- Says “adaptability, accessibility, and accountability” are hallmarks of sound strategy
- Suggests that price-level targeting is worthy of serious consideration by the Fed and Central Banks across the world
- Tells economists that it’s best to prepare for next economic storm today, while economy is in calmer waters than to wait for next crisis
New York, New York – Today, John C. Williams, president and CEO of the Federal Reserve Bank of San Francisco, told a gathering of economists at the Shadow Open Market Committee that it is an ideal time for central banks across the world to reexamine which monetary policy frameworks and strategies are likely to be most effective in a post-recovery world where natural rates of interest (R*) are at historical lows across the globe (and are likely to stay there for the foreseeable future).
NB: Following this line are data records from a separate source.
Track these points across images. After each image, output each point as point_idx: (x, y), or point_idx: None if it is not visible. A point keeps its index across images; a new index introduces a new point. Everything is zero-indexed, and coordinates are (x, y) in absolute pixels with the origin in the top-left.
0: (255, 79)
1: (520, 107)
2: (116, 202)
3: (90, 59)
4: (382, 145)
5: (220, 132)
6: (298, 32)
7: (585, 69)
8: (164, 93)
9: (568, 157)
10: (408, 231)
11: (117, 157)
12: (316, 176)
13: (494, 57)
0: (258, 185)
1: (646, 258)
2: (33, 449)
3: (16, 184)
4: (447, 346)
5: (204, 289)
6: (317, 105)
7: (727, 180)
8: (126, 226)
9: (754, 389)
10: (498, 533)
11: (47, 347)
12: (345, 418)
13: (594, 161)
He maintained that effective strategies should be able to adapt to change in an uncertain world; they should be accessible and transparent so that the public can plan and act in accordance with the strategy; and they should facilitate accountable benchmarking and performance measurement.
“It’s better to study and debate these issues now, when we’ve attained recovery, than to wait for the next downturn or crisis to hit,” said Williams. “Introspection is healthy and constitutes best practice for any organization.”
Williams explained that historically low natural rates of interest were likely to have a significant impact on the efficacy of conventional monetary policy. The likelihood that [natural interest rates] will remain low for the foreseeable future is one of the reasons I’m convinced that we need to assess the pros and cons of alternative frameworks and strategies,” he said.
In discussing the realities of the post-recession world, where natural interest rates are at historical lows, Williams said that “We can prepare for the next storm by taking appropriate actions in advance to commit to a more resilient framework; a framework that maintains our commitment to price stability and maximum employment; anchors inflation expectations; and has all the advantages of the current regime.
In discussing the need for adaptable, accessible, and accountable monetary policy strategies that will make the U.S. economy resilient and effective in the years ahead, Williams said “a price-level framework merits very serious consideration for central banks including the Fed.”
The Federal Reserve Bank of San Francisco (SF Fed) works to advance the nation’s monetary, financial, and payment systems to build a stronger economy for all Americans. As part of the U.S. central bank, the SF Fed serves the Twelfth Federal Reserve District, which covers the nine western states—Alaska, Arizona, California, Hawai’i, Idaho, Nevada, Oregon, Utah, and Washington—plus American Samoa, Guam, and the Commonwealth of the Northern Mariana Islands. By pursuing our two key goals of maximum employment and price stability—known as the Fed’s dual mandate—we work toward supporting an economy that works for everyone.